6. Limitations and Trade-offs

  • Dependence on large datasets
  • The character-only approach shines with millions of training examples (Discussion; Table 4). Performance lags behind n‑gram TF‑IDF and word-based ConvNets on smaller datasets (AG’s News, DBPedia), indicating data hunger.

  • Fixed input length and truncation

  • Inputs are limited to 1014 characters (Section 2.3). Long documents are truncated, potentially losing important context; very short documents are padded.

  • Computational cost and depth

  • Six convolutional layers with wide feature maps (1024) plus large FC layers (2048) are computationally intensive compared to linear models and even some word-based networks, especially during training with large epoch sizes (Sections 2.3 and 4 Table 3).

  • Language considerations

  • The method is language-agnostic in principle, but for Chinese Sogou the pipeline converts to Pinyin with segmentation (Section 4), which discards tones and script information and might not reflect a fully character-native treatment of non-Latin scripts.
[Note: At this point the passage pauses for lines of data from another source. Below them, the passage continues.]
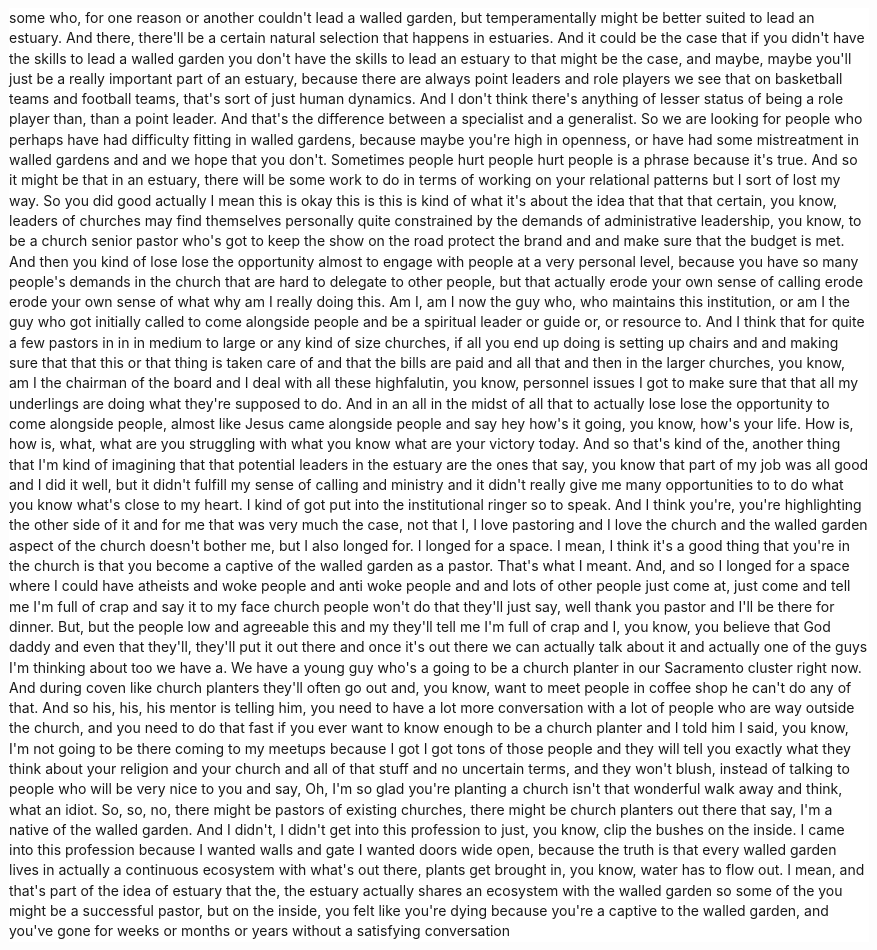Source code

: some who, for one reason or another couldn't lead a walled garden, but temperamentally might be better suited to lead an estuary. And there, there'll be a certain natural selection that happens in estuaries. And it could be the case that if you didn't have the skills to lead a walled garden you don't have the skills to lead an estuary to that might be the case, and maybe, maybe you'll just be a really important part of an estuary, because there are always point leaders and role players we see that on basketball teams and football teams, that's sort of just human dynamics. And I don't think there's anything of lesser status of being a role player than, than a point leader. And that's the difference between a specialist and a generalist. So we are looking for people who perhaps have had difficulty fitting in walled gardens, because maybe you're high in openness, or have had some mistreatment in walled gardens and and we hope that you don't. Sometimes people hurt people hurt people is a phrase because it's true. And so it might be that in an estuary, there will be some work to do in terms of working on your relational patterns but I sort of lost my way. So you did good actually I mean this is okay this is this is kind of what it's about the idea that that that certain, you know, leaders of churches may find themselves personally quite constrained by the demands of administrative leadership, you know, to be a church senior pastor who's got to keep the show on the road protect the brand and and make sure that the budget is met. And then you kind of lose lose the opportunity almost to engage with people at a very personal level, because you have so many people's demands in the church that are hard to delegate to other people, but that actually erode your own sense of calling erode erode your own sense of what why am I really doing this. Am I, am I now the guy who, who maintains this institution, or am I the guy who got initially called to come alongside people and be a spiritual leader or guide or, or resource to. And I think that for quite a few pastors in in in medium to large or any kind of size churches, if all you end up doing is setting up chairs and and making sure that that this or that thing is taken care of and that the bills are paid and all that and then in the larger churches, you know, am I the chairman of the board and I deal with all these highfalutin, you know, personnel issues I got to make sure that that all my underlings are doing what they're supposed to do. And in an all in the midst of all that to actually lose lose the opportunity to come alongside people, almost like Jesus came alongside people and say hey how's it going, you know, how's your life. How is, how is, what, what are you struggling with what you know what are your victory today. And so that's kind of the, another thing that I'm kind of imagining that that potential leaders in the estuary are the ones that say, you know that part of my job was all good and I did it well, but it didn't fulfill my sense of calling and ministry and it didn't really give me many opportunities to to do what you know what's close to my heart. I kind of got put into the institutional ringer so to speak. And I think you're, you're highlighting the other side of it and for me that was very much the case, not that I, I love pastoring and I love the church and the walled garden aspect of the church doesn't bother me, but I also longed for. I longed for a space. I mean, I think it's a good thing that you're in the church is that you become a captive of the walled garden as a pastor. That's what I meant. And, and so I longed for a space where I could have atheists and woke people and anti woke people and and lots of other people just come at, just come and tell me I'm full of crap and say it to my face church people won't do that they'll just say, well thank you pastor and I'll be there for dinner. But, but the people low and agreeable this and my they'll tell me I'm full of crap and I, you know, you believe that God daddy and even that they'll, they'll put it out there and once it's out there we can actually talk about it and actually one of the guys I'm thinking about too we have a. We have a young guy who's a going to be a church planter in our Sacramento cluster right now. And during coven like church planters they'll often go out and, you know, want to meet people in coffee shop he can't do any of that. And so his, his, his mentor is telling him, you need to have a lot more conversation with a lot of people who are way outside the church, and you need to do that fast if you ever want to know enough to be a church planter and I told him I said, you know, I'm not going to be there coming to my meetups because I got I got tons of those people and they will tell you exactly what they think about your religion and your church and all of that stuff and no uncertain terms, and they won't blush, instead of talking to people who will be very nice to you and say, Oh, I'm so glad you're planting a church isn't that wonderful walk away and think, what an idiot. So, so, no, there might be pastors of existing churches, there might be church planters out there that say, I'm a native of the walled garden. And I didn't, I didn't get into this profession to just, you know, clip the bushes on the inside. I came into this profession because I wanted walls and gate I wanted doors wide open, because the truth is that every walled garden lives in actually a continuous ecosystem with what's out there, plants get brought in, you know, water has to flow out. I mean, and that's part of the idea of estuary that the, the estuary actually shares an ecosystem with the walled garden so some of the you might be a successful pastor, but on the inside, you felt like you're dying because you're a captive to the walled garden, and you've gone for weeks or months or years without a satisfying conversation
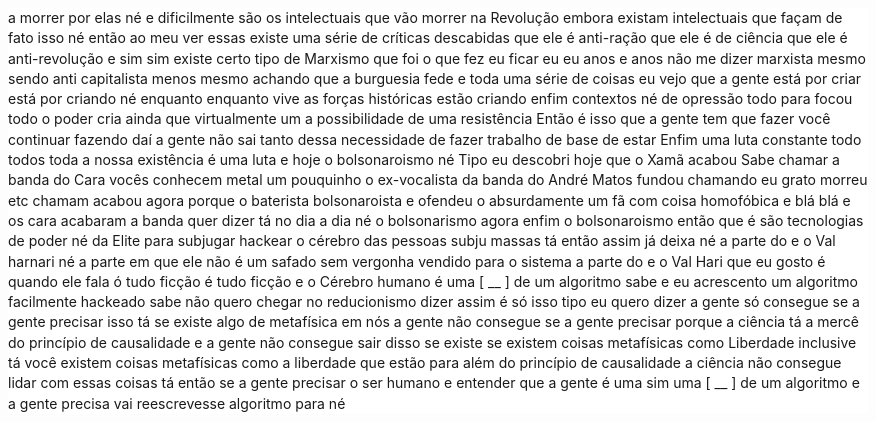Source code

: a morrer por elas né e dificilmente são
os intelectuais que vão morrer na
Revolução embora existam intelectuais
que façam de fato isso né então ao meu
ver essas existe uma série de críticas
descabidas que ele é anti-ração que ele
é de ciência que ele é anti-revolução e
sim sim existe certo tipo de Marxismo
que foi o que fez eu ficar eu eu anos e
anos não me dizer marxista mesmo sendo
anti capitalista menos mesmo achando que
a burguesia fede e toda uma série de
coisas eu vejo que a gente está por
criar está por criando né enquanto
enquanto vive as forças históricas estão
criando enfim
contextos né de opressão todo para focou
todo o poder cria ainda que virtualmente
um a possibilidade de uma resistência
Então é isso que a gente tem que fazer
você continuar fazendo daí a gente não
sai tanto dessa necessidade de fazer
trabalho de base de estar Enfim uma luta
constante todo todos toda a nossa
existência é uma luta e hoje o
bolsonaroismo né Tipo eu descobri hoje
que o Xamã acabou Sabe chamar a banda do
Cara vocês conhecem metal um pouquinho
o ex-vocalista da banda do André Matos
fundou chamando eu grato morreu etc
chamam acabou agora porque o baterista
bolsonaroista e ofendeu o absurdamente
um fã com coisa homofóbica e blá blá e
os cara acabaram a banda quer dizer tá
no dia a dia né o bolsonarismo agora
enfim o bolsonaroismo então que é são
tecnologias de poder né da Elite para
subjugar hackear o cérebro das pessoas
subju massas tá então assim já deixa né
a parte do e o Val harnari né a parte em
que ele não é um safado sem vergonha
vendido para o sistema a parte do e o
Val Hari que eu gosto é quando ele fala
ó tudo ficção é tudo ficção e o Cérebro
humano é uma [ __ ] de um algoritmo sabe
e eu acrescento um algoritmo facilmente
hackeado sabe não quero chegar no
reducionismo dizer assim é só isso tipo
eu quero dizer a gente só consegue se a
gente precisar isso tá se existe algo de
metafísica em nós a gente não consegue
se a gente precisar porque a ciência tá
a mercê do princípio de causalidade e a
gente não consegue sair disso se existe
se existem coisas metafísicas como
Liberdade inclusive tá você existem
coisas metafísicas como a liberdade que
estão para além do princípio de
causalidade a ciência não consegue lidar
com essas coisas tá então se a gente
precisar o ser humano e entender que a
gente é uma sim uma [ __ ] de um
algoritmo e a gente precisa
vai reescrevesse algoritmo para né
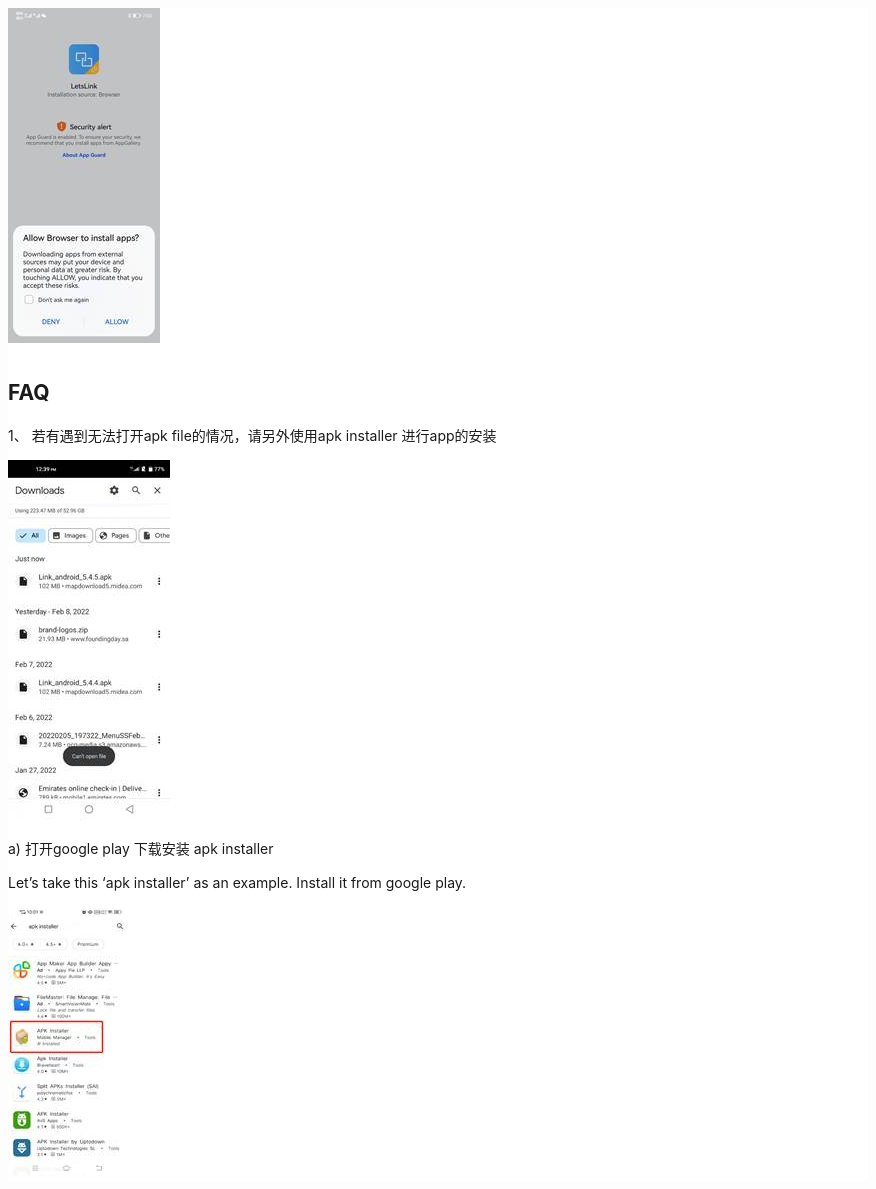 ![img](media/clip_image029.jpg)

 

 

## FAQ

1、 若有遇到无法打开apk file的情况，请另外使用apk installer 进行app的安装

![img](media/clip_image030.jpg)

a)   打开google play 下载安装 apk installer

Let’s take this ‘apk installer’ as an example. Install it from google play.

![img](media/clip_image031.jpg)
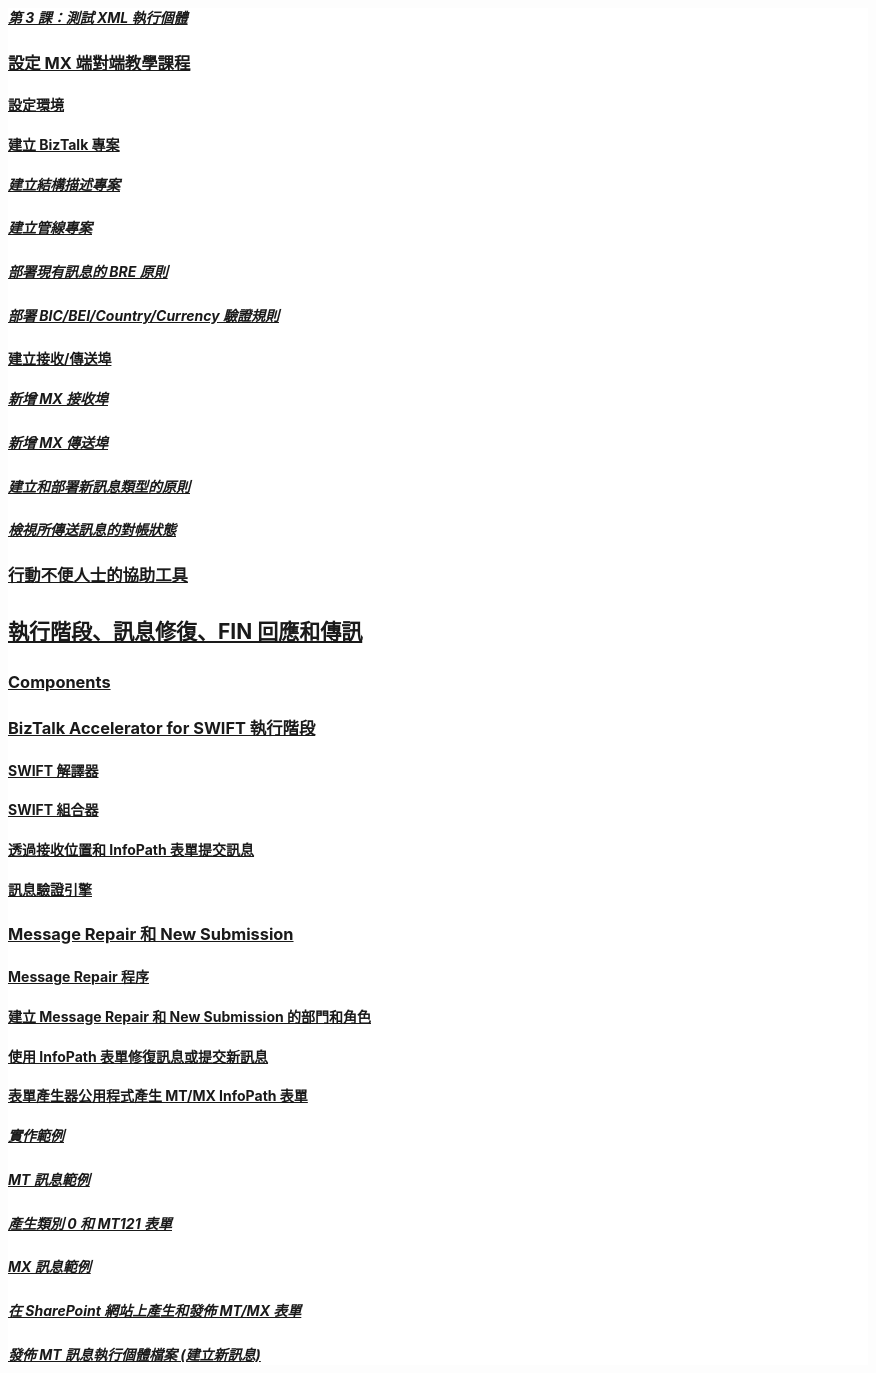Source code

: ##### [第 3 課：測試 XML 執行個體](lesson-3-testing-an-xml-instance.md)
### [設定 MX 端對端教學課程](setting-up-mx-end-to-end-tutorial.md)
#### [設定環境](setting-the-environment.md)
#### [建立 BizTalk 專案](creating-biztalk-projects.md)
##### [建立結構描述專案](creating-a-schema-project.md)
##### [建立管線專案](creating-a-pipeline-project.md)
##### [部署現有訊息的 BRE 原則](deploying-bre-policies-for-existing-messages.md)
##### [部署 BIC/BEI/Country/Currency 驗證規則](deploying-bic-bei-country-currency-validation-rules.md)
#### [建立接收/傳送埠](creating-receive-send-ports.md)
##### [新增 MX 接收埠](adding-mx-receive-port.md)
##### [新增 MX 傳送埠](adding-an-mx-send-port.md)
##### [建立和部署新訊息類型的原則](creating-and-deploying-policies-for-new-message-types.md)
##### [檢視所傳送訊息的對帳狀態](viewing-the-reconciliation-status-for-messages-sent.md)
### [行動不便人士的協助工具](accessibility-for-people-with-disabilities2.md)
## [執行階段、訊息修復、FIN 回應和傳訊](runtime-message-repair-fin-response-and-messaging.md)
### [Components](components.md)
### [BizTalk Accelerator for SWIFT 執行階段](biztalk-accelerator-for-swift-runtime.md)
#### [SWIFT 解譯器](swift-disassembler.md)
#### [SWIFT 組合器](swift-assembler.md)
#### [透過接收位置和 InfoPath 表單提交訊息](submitting-messages-through-receive-locations-and-infopath-forms.md)
#### [訊息驗證引擎](message-validation-engine.md)
### [Message Repair 和 New Submission](message-repair-and-new-submission.md)
#### [Message Repair 程序](message-repair-process.md)
#### [建立 Message Repair 和 New Submission 的部門和角色](creating-departments-and-roles-for-message-repair-and-new-submission.md)
#### [使用 InfoPath 表單修復訊息或提交新訊息](using-an-infopath-form-to-repair-a-message-or-submit-a-new-message.md)
#### [表單產生器公用程式產生 MT/MX InfoPath 表單](form-generator-utility-to-generate-mt-mx-infopath-forms.md)
##### [實作範例](implementing-the-sample.md)
##### [MT 訊息範例](examples-of-mt-messages.md)
##### [產生類別 0 和 MT121 表單](generating-category-0-and-mt121-forms.md)
##### [MX 訊息範例](examples-of-mx-messages.md)
##### [在 SharePoint 網站上產生和發佈 MT/MX 表單](generating-and-publishing-mt-mx-forms-on-the-sharepoint-site.md)
##### [發佈 MT 訊息執行個體檔案 (建立新訊息)](publishing-the-mt-message-instance-file-creating-new-messages.md)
  • Semantic augmentation is shallow

  • Thesaurus replacement does not rephrase or restructure sentences; it may introduce mismatches in context or idioms. The paper reports improvements but does not quantify semantic drift or perform a detailed error analysis (Section 2.4; Table 4).

  • Lack of fine-grained analyses (ablation/failure cases)

  • While Section 5 discusses trends, the paper does not present layer-wise ablations (e.g., removing pooling positions, varying input length, or kernel sizes) or thorough error typologies. This makes it harder to attribute gains to specific architectural choices beyond the presence of temporal max-pooling (Section 2.1).

7. Implications and Future Directions

  • Field impact
  • Establishes character-only deep learning as a viable path for text classification, reducing preprocessing complexity and offering robustness to noisy inputs. This challenges the default assumption that words are the necessary unit for document understanding.

  • Practical applications

  • Platforms ingesting noisy, user-generated content (product reviews, social media, Q&A sites) can benefit from character-level models that are resilient to typos, slang, and creative punctuation.
  • Multilingual or low-resource deployment pipelines can avoid language-specific tokenizers and vocabularies; even languages with non-Latin scripts can be handled via consistent character schemes (though direct native-script models would be the next step).

  • Follow-up research directions

  • Scale and sample efficiency
    • Techniques to retain character-level robustness while improving small-data performance: semi‑supervised pretraining on characters, self‑supervised objectives, or hybrid character+subword models.
  • Architecture exploration
    • Compare with contemporary sequence models (e.g., dilated convolutions, transformers over characters, or convolutional front-ends feeding recurrent/attention back-ends).
    • Ablate pooling placement, kernel widths, and input length to map accuracy/efficiency trade-offs.
  • Richer augmentation
    • Beyond thesaurus lookup: paraphrasing, back‑translation, and character‑level perturbations (e.g., keyboard noise) tailored to the “user-generated text” hypothesis (Section 5).
  • Non-Latin scripts and direct character modeling
    • Train directly on native scripts (Chinese characters, Arabic, Devanagari) to test whether romanization (e.g., Pinyin) is necessary or limiting.
  • Analysis of learned features
    • Probe first-layer and deeper filters (Figure 4) to understand what orthographic or morphological regularities are captured; relate filter activations to error types.

In short, this work makes a strong empirical case for character-level ConvNets as a simple, general-purpose alternative to word-based pipelines in text classification—particularly compelling at web scale and in noisy domains—with clear avenues for improving efficiency and extending to broader NLP tasks.